Thursday, April 24, 2014


On a recent training trip to one of the hospitals in the UK, I had reason to require the use of their toilet facilities while trying to familiarize myself with the hospital. Like a typical Nigerian who will rather not ask directions I trudged along till i found a toilet sign and hesitated before entering because - naturally - I expected it to be locked; but alas! The doors opened as if I had just shouted 'open Sesame!', I entered cautiously not knowing what I would find on the floor or in the toilet or... ahem on the wall.
All my fears turned out to be needless as I found a well kept toilet, with water (of course), soap and tissues! To cap it up there were mirrors and choice of hot and cold water!

I know I must be sounding bush now, like what is the big deal in all these?

Well,this was a hospital that people trooped in and out like a market.

Questions that came to my head were:

How could they possibly afford so much soap, and how come they had so much tissues to waste, you could literally wrap yourself from head to toe with the tissues provided and still have enough to lie down on (okay I exaggerate a little).
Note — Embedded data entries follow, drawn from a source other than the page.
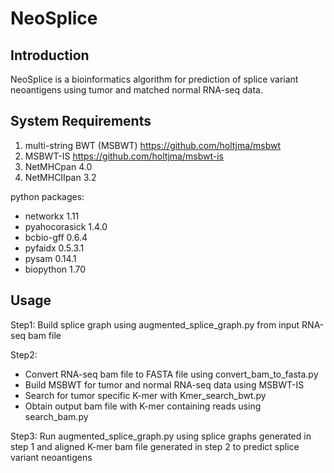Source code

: NeoSplice 
===
**Introduction**
---
NeoSplice is a bioinformatics algorithm for prediction of splice variant neoantigens using tumor 
and matched normal RNA-seq data.

**System Requirements**
---
1. multi-string BWT (MSBWT) https://github.com/holtjma/msbwt
2. MSBWT-IS https://github.com/holtjma/msbwt-is
3. NetMHCpan 4.0
4. NetMHCIIpan 3.2

python packages:

* networkx 1.11
* pyahocorasick 1.4.0
* bcbio-gff 0.6.4
* pyfaidx 0.5.3.1
* pysam 0.14.1
* biopython 1.70


**Usage**
---

Step1: Build splice graph using augmented_splice_graph.py 
from input RNA-seq bam file

Step2: 
* Convert RNA-seq bam file to FASTA file using
convert_bam_to_fasta.py
* Build MSBWT for tumor and normal RNA-seq data 
using MSBWT-IS
* Search for tumor specific K-mer with Kmer_search_bwt.py
* Obtain output bam file with K-mer containing reads using search_bam.py

Step3: Run augmented_splice_graph.py using splice graphs generated in step 1 and 
aligned K-mer bam file generated in step 2 to predict splice variant neoantigens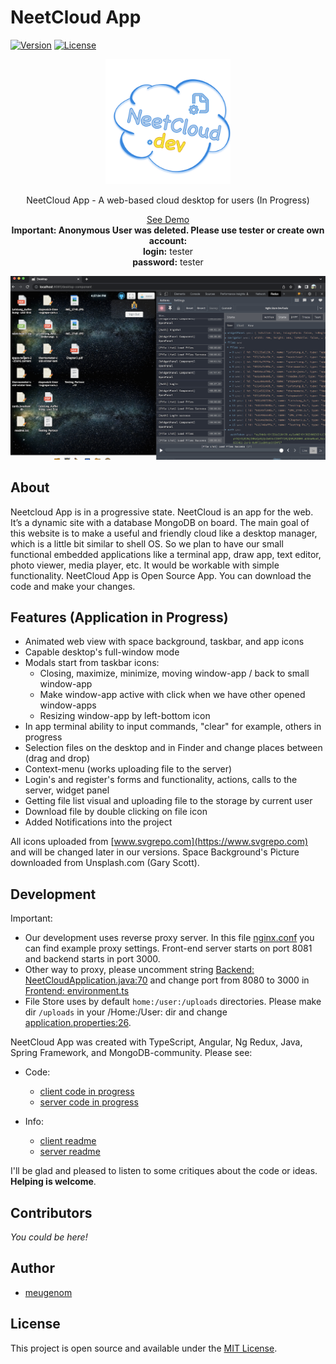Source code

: # NeetCloud App

[![Version](https://img.shields.io/badge/version-0.1.6-yellow.svg)](https://semver.org/spec/v1.0.0.html)
[![License](https://img.shields.io/badge/License-MIT-blue.svg)](./LICENSE)

<p align="center">
  <img src="./neetcloud-logo.svg" data-canonical-src="./neetcloud-logo.svg" width="200" height="200" />
</p>

<p align="center">
  NeetCloud App - A web-based cloud desktop for users (In Progress)
</p>

<p align="center">
  <a href="https://neetcloud.dev" >See Demo</a>
  <br>
  <b>Important: Anonymous User was deleted. Please use tester or create own account:</b>
  <br>
  <b>login:</b> tester
  <br>
  <b>password:</b> tester
</p>

<p align="center">
  <img src="./assets/screenshot06092022.png" data-canonical-src="./assets/screenshot06092022.png"/>
</p>

## About
Neetcloud App is in a progressive state.
NeetCloud is an app for the web. It’s a dynamic site with a database MongoDB on board. The main goal of this website is to make a useful and friendly cloud like a desktop manager, which is a little bit similar to shell OS. So we plan to have our small functional embedded applications like a terminal app, draw app, text editor, photo viewer, media player, etc. It would be workable with simple functionality.
NeetCloud App is Open Source App. You can download the code and make your changes.

## Features (Application in Progress)

- Animated web view with space background, taskbar, and app icons
- Capable desktop's full-window mode
- Modals start from taskbar icons:
  - Closing, maximize, minimize, moving window-app / back to small window-app
  - Make window-app active with click when we have other opened window-apps
  - Resizing window-app by left-bottom icon
- In app terminal ability to input commands, "clear" for example, others in progress
- Selection files on the desktop and in Finder and change places between (drag and drop)
- Context-menu (works uploading file to the server)
- Login's and register's forms and functionality, actions, calls to the server, widget panel
- Getting file list visual and uploading file to the storage by current user
- Download file by double clicking on file icon
- Added Notifications into the project


All icons uploaded from [www.svgrepo.com](https://www.svgrepo.com) and will be changed later in our versions.
Space Background's Picture downloaded from Unsplash.com (Gary Scott).

## Development

Important: 

- Our development uses reverse proxy server. In this file [nginx.conf](./nginx/nginx.conf) you can find example proxy settings. Front-end server starts on port 8081 and backend starts in port 3000. 
-  Other way to proxy, please uncomment string [Backend: NeetCloudApplication.java:70](./server/src/main/java/dev/neetcloud/api/NeetCloudApplication.java#L70) and change port from 8080 to 3000 in [Frontend: environment.ts](./client/src/environments/environment.ts)
- File Store uses by default ```home:/user:/uploads``` directories. Please make dir ```/uploads``` in your /Home:/User: dir and change [application.properties:26](./server/src/main/resources/application.properties#L26).

NeetCloud App was created with TypeScript, Angular, Ng Redux, Java, Spring Framework, and MongoDB-community. Please see:

- Code:
  - [client code in progress](./client/)
  - [server code in progress](/server/)

- Info:
  - [client readme](./client/README.md)
  - [server readme](./server/README.md)

I'll be glad and pleased to listen to some critiques about the code or ideas. **Helping is welcome**.

## Contributors

_You could be here!_

## Author

- [meugenom](https://meugenom.com)

## License

This project is open source and available under the [MIT License](./LICENSE).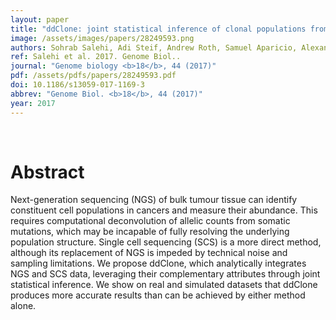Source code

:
 ```yaml
---
layout: paper
title: "ddClone: joint statistical inference of clonal populations from single cell and bulk tumour sequencing data."
image: /assets/images/papers/28249593.png
authors: Sohrab Salehi, Adi Steif, Andrew Roth, Samuel Aparicio, Alexandre Bouchard-Côté, Sohrab P Shah
ref: Salehi et al. 2017. Genome Biol..
journal: "Genome biology <b>18</b>, 44 (2017)"
pdf: /assets/pdfs/papers/28249593.pdf
doi: 10.1186/s13059-017-1169-3
abbrev: "Genome Biol. <b>18</b>, 44 (2017)"
year: 2017
---
```


<br />
<div data-badge-popover="right" data-badge-type="donut" data-pmid="28249593" data-hide-no-mentions="true" class="altmetric-embed"></div>

# Abstract

Next-generation sequencing (NGS) of bulk tumour tissue can identify constituent cell populations in cancers and measure their abundance. This requires computational deconvolution of allelic counts from somatic mutations, which may be incapable of fully resolving the underlying population structure. Single cell sequencing (SCS) is a more direct method, although its replacement of NGS is impeded by technical noise and sampling limitations. We propose ddClone, which analytically integrates NGS and SCS data, leveraging their complementary attributes through joint statistical inference. We show on real and simulated datasets that ddClone produces more accurate results than can be achieved by either method alone.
Back home I was on a visit to one of our local public hospitals and felt the familiar call of nature, I vowed not to respond to this call until I got home - but invariably the monsters in me kept tugging at my intestines and I had to give them my complete attention; I had no choice. I had to use a toilet in the facility.

I tried the approach I used in Uk and walked through the hospital hall looking for a toilet sign which I found after a little walk, the surrounding looked pretty decent and there was no queue at the door or people scrambling to use it; this was too good to be true! Elated I walked to it and turned the handle - then I understood, the door was locked! This was a toilet that in the grand design was made for general public use!

Not to be outfazed (and desperate) I played the doctor card and got the keys to the moderately well kept toilet with the usual old drug containers used to collect water for.... ahem cleaning up; no tissues, no soap anywhere in sight.

My mind went back to my hospital at work and how I've never dared to go inside the toilets patients use in my many years of working there (the view from several yards away might be responsible for this).

But i'm really curious to know, so please is there anyone out there that has ever used a toilet in a Nigerian public hospital? What was your experience like? Did you find tissues, soap or water? I really would like to know.

Another question, if by chance these were not available can you proffer a cause or a solution? Like maybe the astronomically high cost of tissues.


  1. How I smiled (in happiness)when I saw notification of your post in email dear Dr E!
    Never used a toilet you speak of as never been to Nigeria. Glad you found the ones in UK OK.
    So glad you are posting again.
    Anna :o]

  2. So good to hear from you Anna, I really hope I can sustain this....

  3. Lol '...astronomically high cost of tissues'.

    It's just one of the many dividends of corruption we have to deal with. Someone, somewhere decided to siphone money allocated for toilet maintenance and the result is what we see in our public hospitals. Even if you as an individual decide to make a change by making toilet paper available, somebody will still hoard it thinking it would be put to better use in their homes rather than the public toilet. I think accountability would go a long way in curbing it. If somebody is held accountable, maybe there'll be a change. Welcome back Doc!